In the beginning, the first known use of editing was attempted by a man named Edwin S. Porter. Porter began using editing in 1896 with projections movies at first. With his engineering skills and interest in film making he was the first documented user of editing. Whilst working as a projectionist, one of Porter’s many duties included the illegal duplication of Melies films. He would take apart one act reels and combine several of these into a fifteen minute program. (www. earlycinema. com) This is the birth of editing.
Now we use techniques such as 180 degree rule, cross cutting, cutaway, and dissolve just to name a few. (www. hubpages. com) More and more use of cross cutting editing is prevalent in today’s’ films because they are great for actions scenes especially. In Crash (2005) this is the editing practice used the most although it’s not an action packed movie. These seamless cuts from scene to scene make for the illusion of time passed and plot development. This film also uses quick takes a lot as well, cutting to the next scene almost instantly with no delay.
For this film, quick takes are especially useful to demonstrate the tension and direction from scene to scene.
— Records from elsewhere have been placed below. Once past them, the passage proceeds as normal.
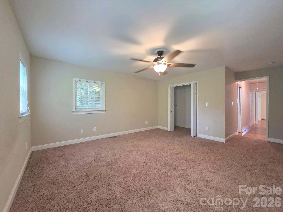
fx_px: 106
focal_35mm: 13
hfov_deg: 106.2
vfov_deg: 89.9
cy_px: 106
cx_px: 142
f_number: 1.9
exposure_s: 1/60
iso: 640
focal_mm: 2.2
The director does an excellent job manipulating the viewers’ feelings by, in almost every scene, having very racially different actors and actresses portraying the racial indifference and stereotypes discussed in our society today. This intensifies almost every scene with tension and the feeling in some viewers’ eyes that “ I’ve been there” feeling. In almost every scene the director utilizes the use of visible sound.
The direct sound the audience needs to hear is doming mainly from characters in each scene. This movie also has a few scenes where invisible sound is used but it is at a minimum. The music chosen for this film in some scenes illustrate the director’s intent on bringing out the drama in this film. In the scene where the black couple is harassed by the police, soft opera music is played to illuminate the tension on screen between the actors. This is just one example of many in which the director uses music and tone to illuminate to the viewer that climax or action on screen.